[Provided material — start]

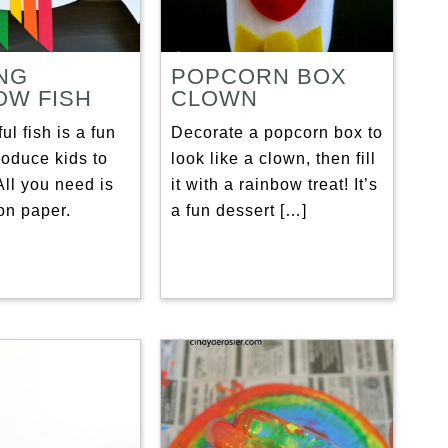
NG
POPCORN BOX
OW FISH
CLOWN
ul fish is a fun
Decorate a popcorn box to
roduce kids to
look like a clown, then fill
ll you need is
it with a rainbow treat! It’s
on paper.
a fun dessert […]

[Provided material — finish]

■ Try it:
Exclude all images, then retype the records above without alteration.

■ Task solution:
NG
POPCORN BOX
OW FISH
CLOWN
ul fish is a fun
Decorate a popcorn box to
roduce kids to
look like a clown, then fill
ll you need is
it with a rainbow treat! It’s
on paper.
a fun dessert […]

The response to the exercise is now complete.